The 2nd RAP Edge Photonics Seminar
開催概要
| 開催日 | 2026年6月15日(月) |
|---|---|
| 開催時間 | 15:00〜17:00 |
| 会場 | 理研和光地区研究交流棟5階会議室W524-525(オンライン参加可) |
| 発表言語 | 日本語 |
| 参加費 | 無料 |
| お問い合わせ |
参加登録
後日公開
Talk 1
題目:テラヘルツエレクトロニクスが拓くファンデルワールスヘテロ構造の超高速光電子物性
講師:吉岡 克将(NTT株式会社 物性科学基礎研究所、准特別研究員)
要旨:
Accessing ultrafast electrical and optoelectronic processes in van der Waals heterostructures requires platforms beyond conventional gigahertz electronics. We have developed on-chip terahertz (THz) electronics based on laser-triggered photoconductive switches, enabling sub-picosecond generation and detection of ultrashort electrical signals [1–5]. In this talk, I will present two applications of this platform. First, we demonstrate on-chip manipulation of THz electrical signals using graphene plasmons [2]. Ultrashort plasmonic wavepackets with durations of ~1 ps are generated and propagated, with velocity and dispersion controlled by carrier density. Second, we use THz electronics to directly resolve ultrafast optical-to-electrical conversion in graphene, black phosphorus, and WTe2. A 220-GHz-bandwidth graphene photodetector reveals sub-picosecond hot-carrier extraction [3], while black phosphorus shows super-diffusive hot-carrier transport [4]. In WTe2, ultrafast edge photocurrents from broken crystal symmetry are resolved, enabling competing generation mechanisms to be distinguished [5]. These results establish THz electronics as a platform for manipulating THz signals and directly probing photocurrent generation, transport, and extraction in van der Waals devices.

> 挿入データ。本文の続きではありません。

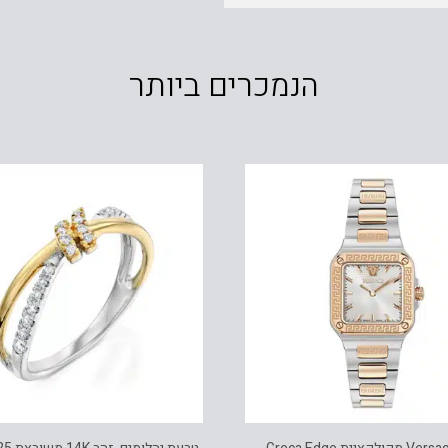
הנמכרים ביותר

[1] Appl. Phys. Lett. 117, 161103 (2020).
[2] Nat. Electron. 7, 537 (2024).
[3] Nat. Photon. 16, 718 (2022).
[4] Nat. Commun., accepted.
[5] Nano Lett. 26, 96 (2026).
Talk 2
題目:電子の動きを可視化するためのアト秒電子ビーム
講師:森本 裕也(国立研究開発法人理化学研究所 開拓研究所/光量子工学研究センター、理研白眉研究チームリーダー)
要旨:
The advent of attosecond lasers has enabled the real-time observation of electron motion within matter. However, spatial resolution remains a significant challenge due to wavelength limitations. In this talk, I will discuss our recent progress toward achieving simultaneous attosecond and Angstrom-scale imaging using electron beams. First, I will describe the methodologies developed for the generation and characterization of attosecond electron pulses [1-3]. Second, I will present recent experimental results on the attosecond electron diffraction of single-crystalline membranes [4] and a theory for describing the scattering processes of attosecond electron beams [5]. Finally, I will introduce the newly developed attosecond electron beamlines at RIKEN and discuss the future perspectives of time-resolved imaging utilizing ultrashort electron beams.
[1] Y. Morimoto and P. Baum, Nat. Phys. 14, 252–256 (2018).
[2] Y. Morimoto and P. Baum, Phys. Rev. Lett. 125, 193202 (2020).
[3] Y. Morimoto, Microscopy 72, 2–17 (2023).
[4] Y. Morimoto and P. Baum, Phys. Rev. Lett. 132, 216902 (2024).
[5] Y. Morimoto and L. B. Madsen, New J. Phys. 26, 053012 (2024).